WR-When we went to training camp in La Crosse (Wisconsin), I had a bunch of guys that I became really good friends with. They were there when I started camp in 1993. When I went to Kansas City we were in River Falls (Wisconsin). All those guys I knew from training camp came there to see me! They went from being little kids to being grown men. They went from being like 10 years old to 20-something years old.
These guys were such good friends that they would come see me in training camp. Whenever we played the Vikings they would come see me. We just had a great friendship. I see fans now that will bring me pictures from when I was in the league and now they are grown up. These fans are really loyal. The guys I was talking about, I would get them tickets to games. There is a guy named Ryan that I became friends with in Kansas City. He is one of the biggest Chiefs fans ever. He’s at all the games. When we are in Kansas City my wife and I go to dinner with him and his wife. He just had a baby. Now Ryan is a really good friend. It’s when you and the fans develop some relationship that goes past the game and then those people are really your fans on and off the field. It’s special. I consider some of the fans I encounter during my career very good friends now.
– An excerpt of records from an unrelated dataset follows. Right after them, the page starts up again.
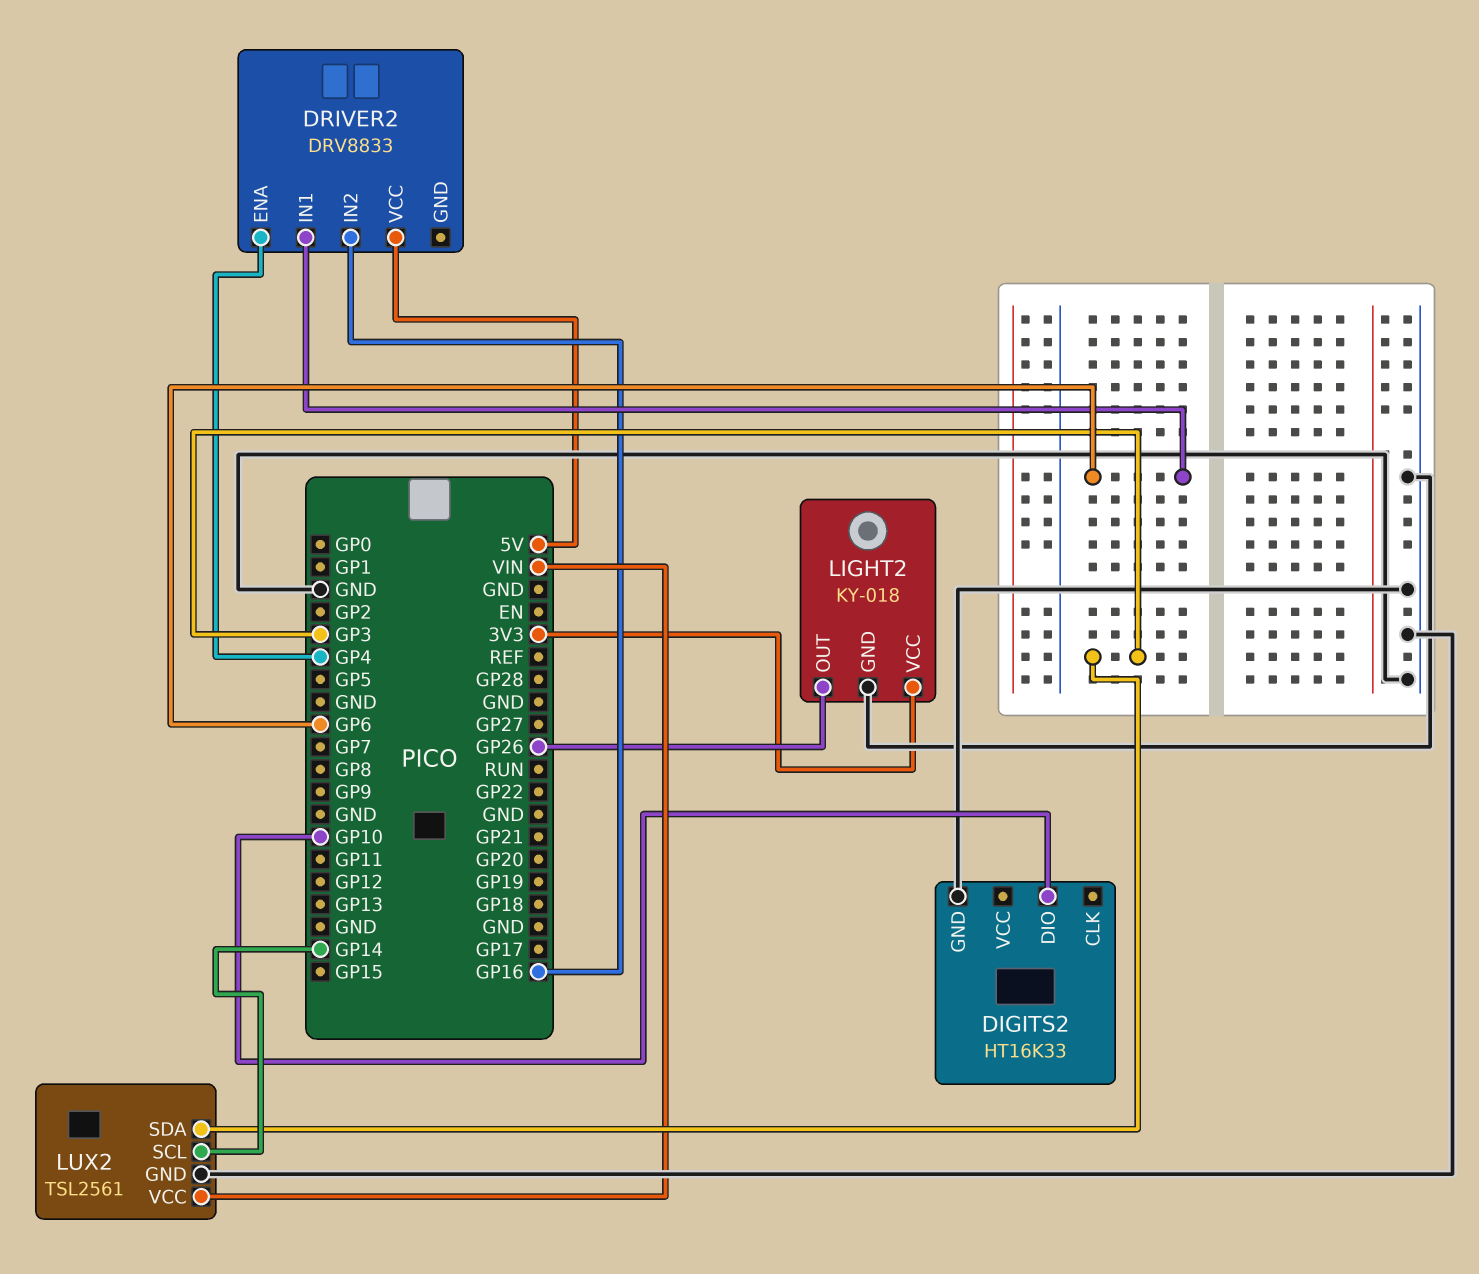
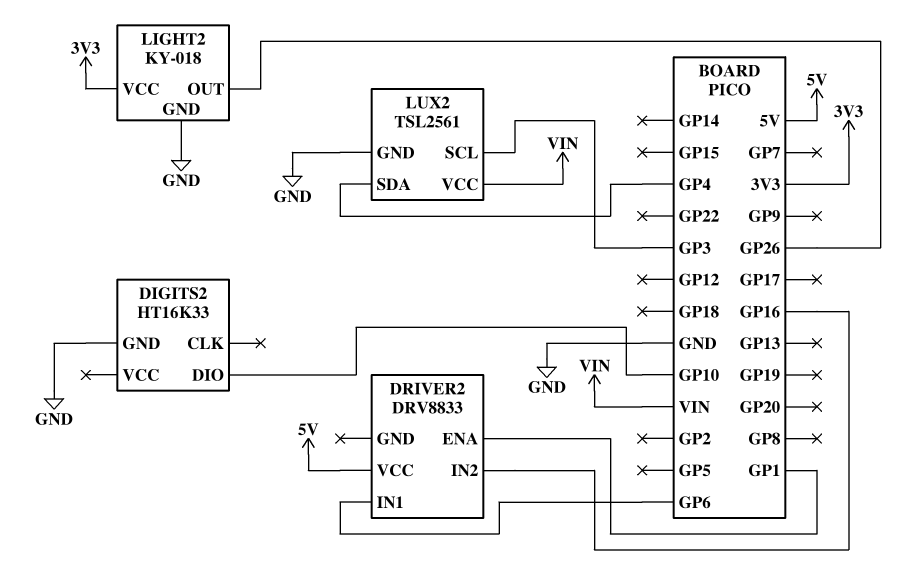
DRIVER2 pin ENA: GP4 -> GP1
LUX2 pin SCL: GP14 -> GP3
LUX2 pin SDA: GP3 -> GP4

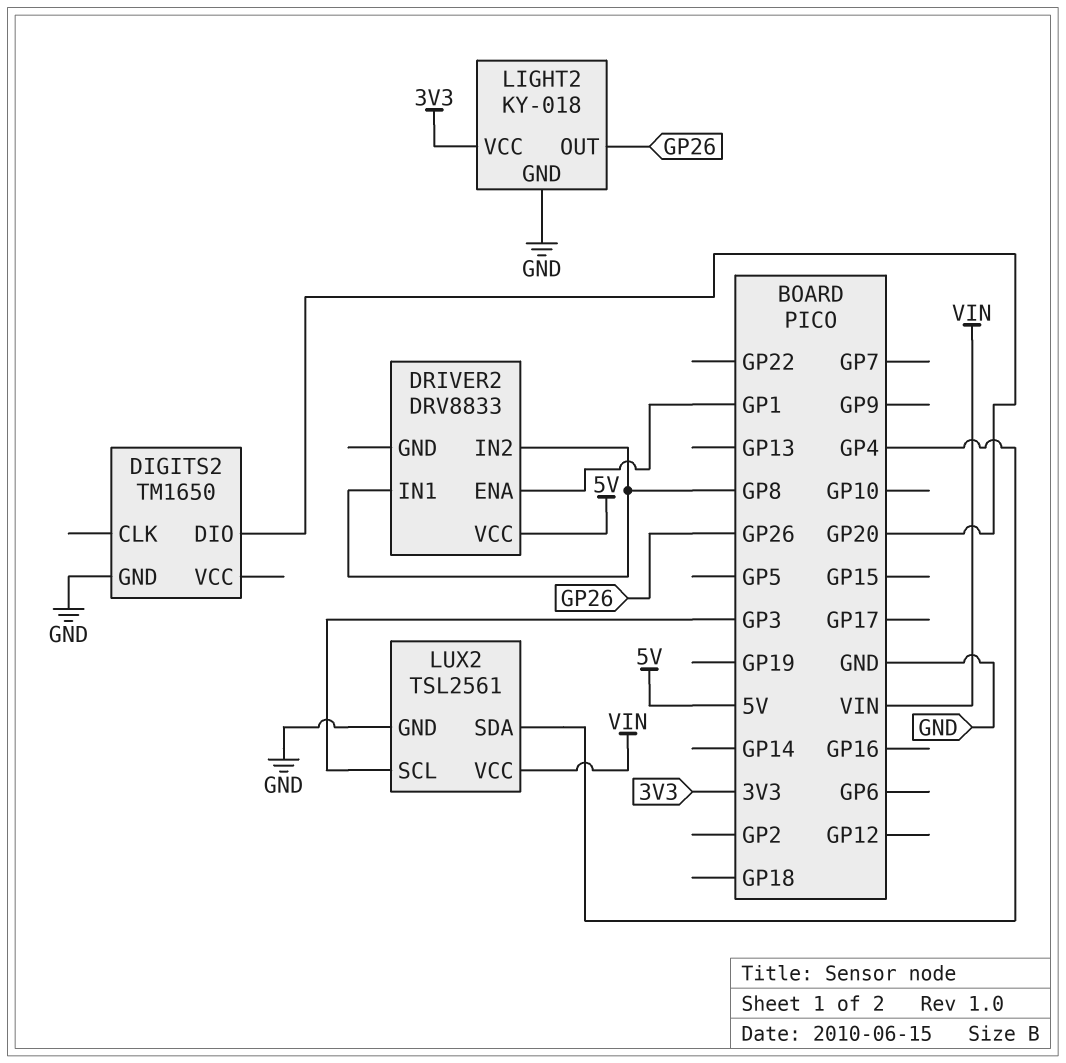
DIGITS2: HT16K33 -> TM1650
DIGITS2 pin DIO: GP10 -> GP20
DRIVER2 pin IN1: GP6 -> GP8
DRIVER2 pin IN2: GP16 -> GP8

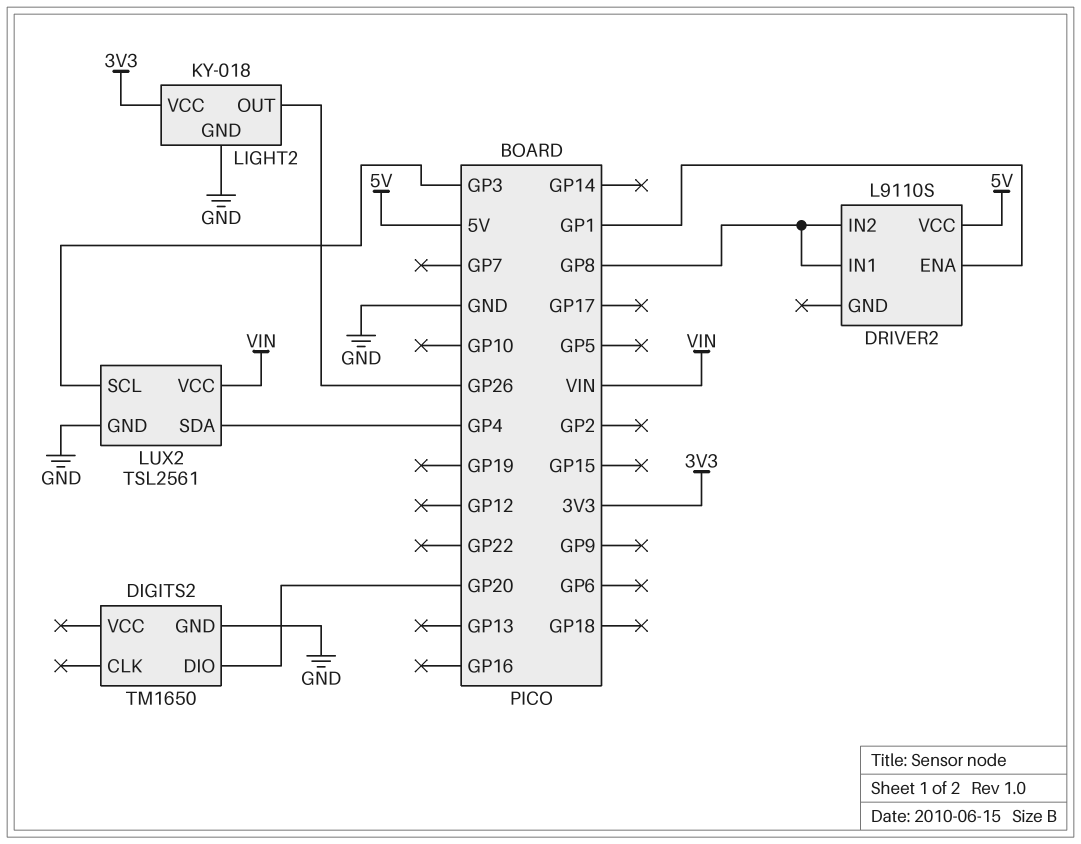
DRIVER2: DRV8833 -> L9110S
TR–Your rookie cards appeared in 1993 included in products like Upper Deck, Topps, Bowman and Stadium Club, among others. How special was it the first time you saw yourself on a trading card?
WR-I am coming from Tech and Upper Deck brought us to California for a rookie photo shoot. We are staying at the Lowes Hotel on the water in Santa Monica. We had to go get dressed for the shoot. I am in the same room with all of the first round draft picks. I’m in there with all of the guys I played against. Rick Mirer, Jerome Bettis, all of those guys. I’m in the room with all of these guys. We put on our new uniforms. We went and did the photo shoot at a local football stadium. It was the Upper Deck card you see today. I have my Saints uniform on and I am taking a knee.
I think we got 30 or 40 grand to do this thing. I thought I’d made it. It was a lot of fun. The picture on the back of the card we took at the hotel. I had my multi colored shirt on. I had my chain and my pinky ring on. I thought I was cute. I did that Upper Deck deal and it was a lot of fun.
TR–Did you manage to hold on to cards of yourself over the years?
WR– I have some stuff boxed up. I have them in sleeves. It’s probably about a hundred different cards. My rookie year, if you remember, they had the McDonalds deal. If you got a meal you would get a card. I remember being on those cards at McDonalds.
In Denver, they had me sitting on blocks of ice for the photo shoot. I remember all of those different shoots. Some of the shots on my rookie cards were from training camp and stuff like that. It was a lot of fun to see. When people would bring me cards it seemed like a new one every time. In fact, I just signed a bunch of stickers last week for Panini. I signed about 1,500 stickers for them last week.
TR– You are a Pro Football Hall of Famer, a College Football Hall of Famer and All Decade Team in multiple decades. Do you have a collection of your own memorabilia today?
WR-We are building a house and the third floor will be the man cave. It’s a good view. I will have all my trophies displayed. I will have all of my cards and footballs and all of that. This is it. We aren’t going to move any more. It will be the man cave but the man cave will be on the third floor.
WR-Making it to the Hall, man. It would have been great to get a Super Bowl ring but there are only 300 of us in the hall. My family was there. When I made it to the Hall then the Roaf name is in there forever. Everybody for generations will be able to go there and see Willie Roaf. My kids and grandkids and everybody down the line will be able to be a part of that. That is never going away.